4. Everyone who is deprived of his liberty by arrest or detention shall be entitled to take proceedings by which the lawfulness of his detention shall be decided speedily by a court and his release ordered if the detention is not lawful.”
The Government maintained that the applicant failed to exhaust domestic remedies as required by Article 35 § 1 of the Convention. They argued that it was open to the applicant to obtain redress as regards the alleged violation of his Convention rights by means of (i) an action for compensation under the State Liability Act of 1969 and (ii) an action for protection of his personality rights under Article 11 et seq. of the Civil Code. As regards the possibility of claiming damages under the State Liability Act, the Government maintained, in particular, that the applicant could have requested that Article 5 § 5 of the Convention be applied by the domestic courts with reference to Articles 11 and 144(2) of the Constitution and claim compensation also for non-pecuniary damage.
The applicant disagreed.
The Court notes that, in accordance with the domestic practice, a claimant in proceedings under the State Liability Act of 1969 is required to show that he or she suffered damage as a result of an erroneous action of a public authority, quantify its amount, and show that there is a causal link between the damage and the erroneous action in question. The information available indicates that compensation for damage of non-pecuniary nature is excluded with the exception of cases where damage to a person’s health was caused. In these circumstances, the Court is not satisfied that this remedy was capable of providing sufficient redress in respect of the breaches of the Convention rights alleged by the applicant.
As to the Government’s argument that the applicant could have requested, with reference to Articles 11 and 144(2) of the Constitution, that the domestic courts apply Article 5 § 5 of the Convention and compensate him also for damage of non-pecuniary nature, the Court notes that in the present case the applicant does not allege a violation of Article 5 § 5 of the Convention. Furthermore, the subject-matter of proceedings under the State Liability Act of 1969 is compensation for damage caused by an erroneous official action or, as the case may be, unlawful decision which was quashed by the competent authority. There is no indication that in such proceedings the domestic courts are likely to entertain complaints about breaches of substantive provisions of the Convention. In any event, the Court is not satisfied that the possibility of obtaining appropriate redress in respect of the alleged breaches of the Convention by means invoked by the Government was sufficiently certain in practice and offered reasonable prospect of success as required by the relevant case-law (see Deweer v. Belgium, judgment of 27 February 1980, Series A no. 35, pp. 16-17, § 29, Akdivar and Others v. Turkey, judgment of 16 September 1996, Reports 1996-IV, p. 1211, §§ 66-68).
In the Court’s view, neither did an action under Article 11 et seq. of the Civil Code for protection of the applicant’s personality rights constitute a remedy capable of directly redressing the impugned state of affairs as required by the Court’s case-law. Accordingly, the Government’s objection must be dismissed.

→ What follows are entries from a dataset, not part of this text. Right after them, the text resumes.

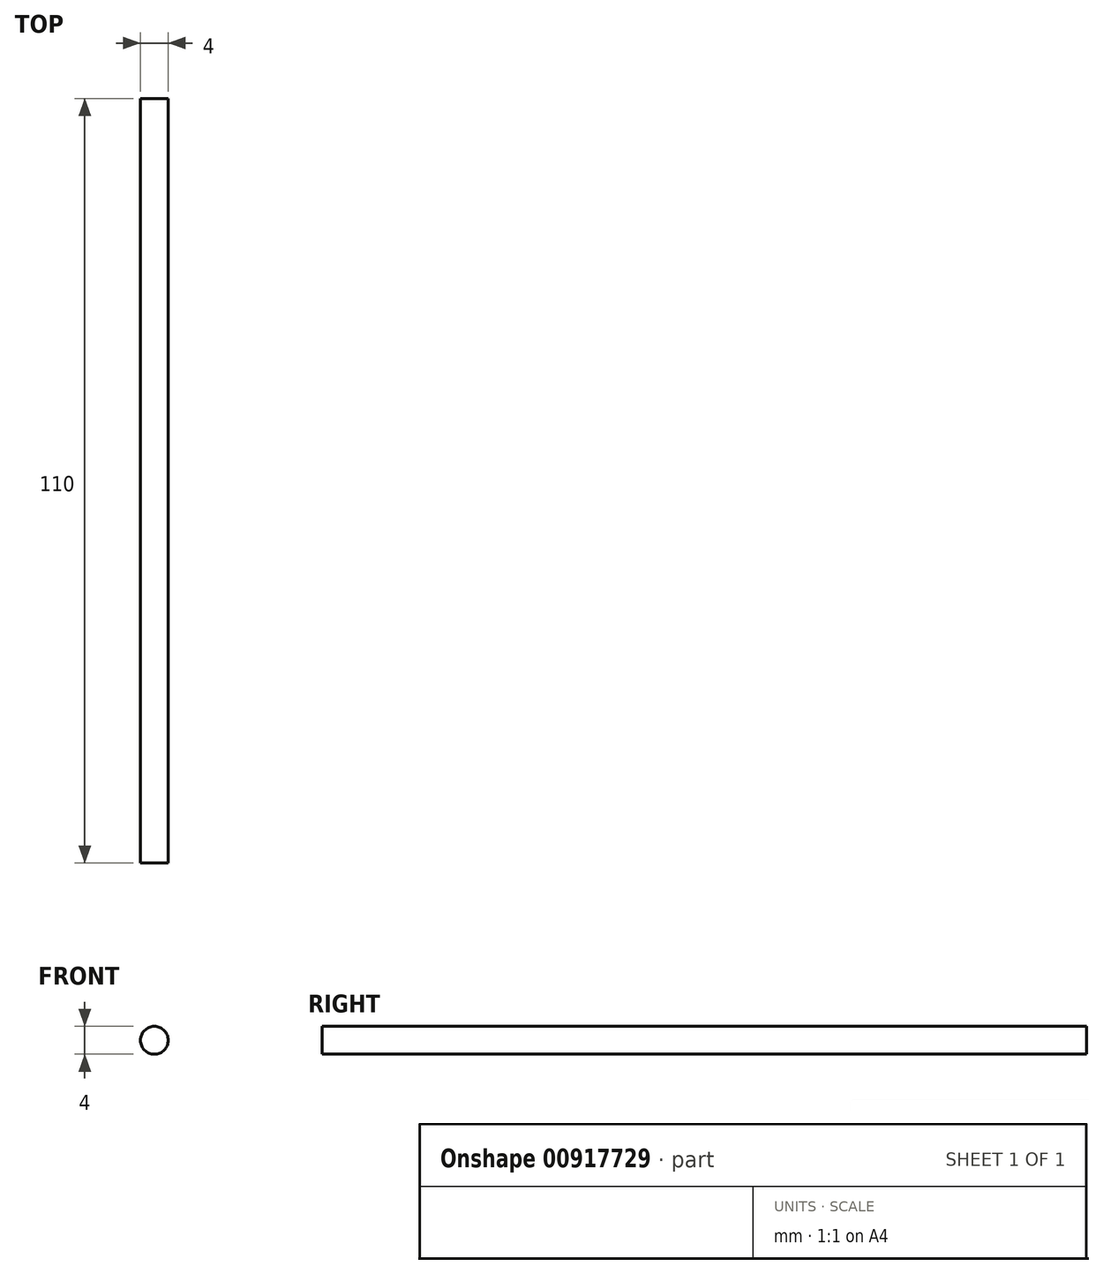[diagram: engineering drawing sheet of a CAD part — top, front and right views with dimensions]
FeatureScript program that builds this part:
annotation { "Feature Type Name" : "Feature", "Feature Type Description" : "" }
export const myFeature = defineFeature(function(context is Context, id is Id, definition is map)
    precondition{}
    {
        {
            var Q0;
            Q0=qCreatedBy(makeId("Front.planeOp"),FACE);
            var sketch = newSketch(context, id + "F0", { "sketchPlane" : qUnion([Q0])});
            skCircle(sketch, "E0", {"center": v(0, 0) * mm, "radius": 2 * mm});
            skSolve(sketch);
        }
        {
            var Q0;
            Q0=makeQuery(id+"F0.imprint","IMPRINT",FACE,{"disambiguationData":[TD([[makeQuery(id+"F0.imprint","IMPRINT",EDGE,{"derivedFrom":sQuery(id+"F0.wireOp",EDGE,"E0")}),1.0]])]});
            extrude(context, id + "F1", {"entities" : qUnion([Q0]), "depth" : 110 * mm, "offsetDistance" : 25 * mm, "symmetric" : true});
        }
    });
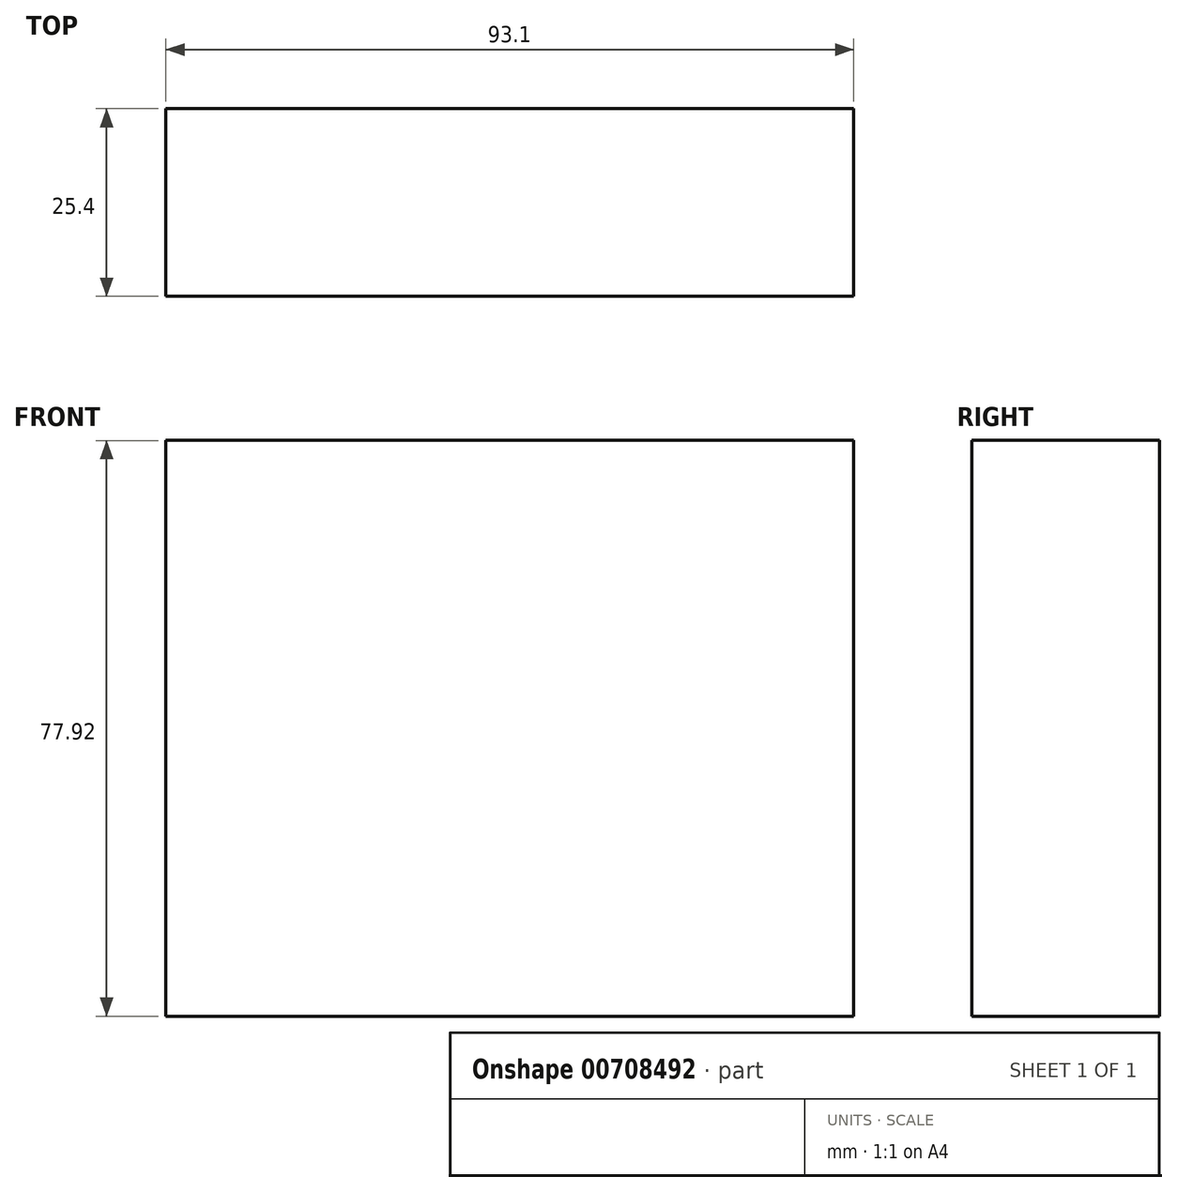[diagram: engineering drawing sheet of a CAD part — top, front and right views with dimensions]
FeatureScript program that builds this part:
annotation { "Feature Type Name" : "Feature", "Feature Type Description" : "" }
export const myFeature = defineFeature(function(context is Context, id is Id, definition is map)
    precondition{}
    {
        {
            var Q0;
            Q0=qCreatedBy(makeId("Front.planeOp"),FACE);
            var sketch = newSketch(context, id + "F0", { "sketchPlane" : qUnion([Q0])});
            skLineSegment(sketch, "E0.bottom", {"start": v(-46.55, 38.96) * mm, "end": v(46.55, 38.96) * mm});
            skLineSegment(sketch, "E0.top", {"start": v(-46.55, -38.96) * mm, "end": v(46.55, -38.96) * mm});
            skLineSegment(sketch, "E0.left", {"start": v(-46.55, 38.96) * mm, "end": v(-46.55, -38.96) * mm});
            skLineSegment(sketch, "E0.right", {"start": v(46.55, 38.96) * mm, "end": v(46.55, -38.96) * mm});
            skPoint(sketch, "E0.middle", {"position": v(0, 0) * mm});
            skSolve(sketch);
        }
        {
            var Q0;
            Q0=makeQuery(id+"F0.imprint","IMPRINT",FACE,{"disambiguationData":[TD([[makeQuery(id+"F0.imprint","IMPRINT",EDGE,{"derivedFrom":sQuery(id+"F0.wireOp",EDGE,"E0.bottom")}),-1.0]])]});
            extrude(context, id + "F1", {"entities" : qUnion([Q0]), "endBound" : BoundingType.SYMMETRIC, "depth" : 25.4 * mm, "offsetDistance" : 25.4 * mm});
        }
    });
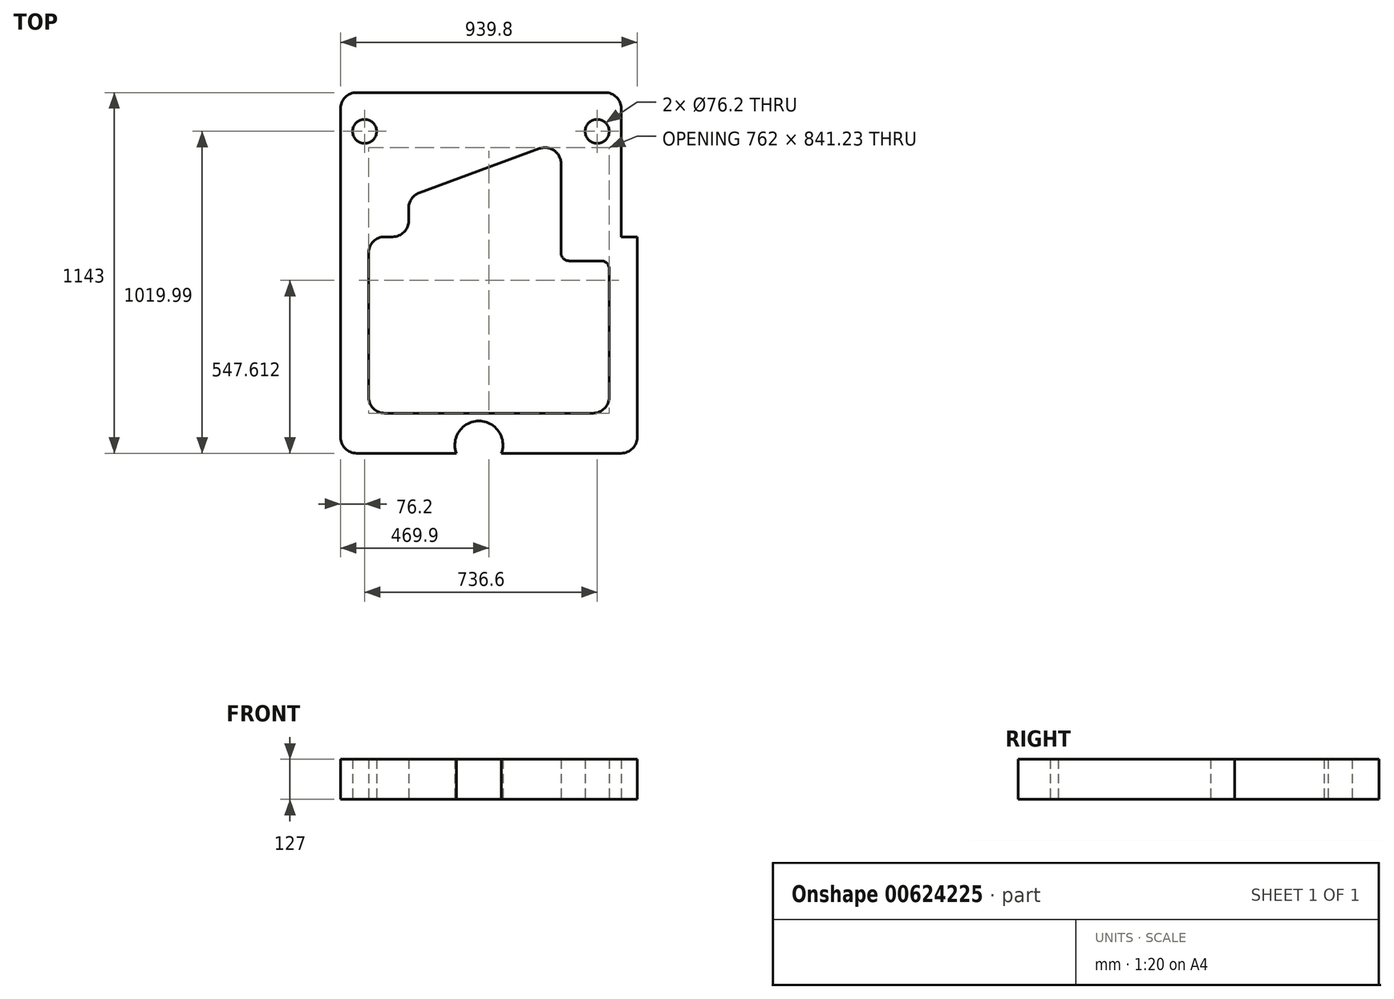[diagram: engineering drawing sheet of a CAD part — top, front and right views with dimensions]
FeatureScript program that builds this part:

As regards the merits, the Government admitted that the applicant’s complaints were not manifestly ill-founded.
The Court considers, in the light of the parties’ submissions, that the complaints raise serious issues of fact and law under the Convention, the determination of which requires an examination of the merits. The Court concludes therefore that these complaints are not manifestly ill-founded within the meaning of Article 35 § 3 of the Convention. No other ground for declaring them inadmissible has been established.
For these reasons, the Court unanimously
Declares the application admissible, without prejudging the merits of the case.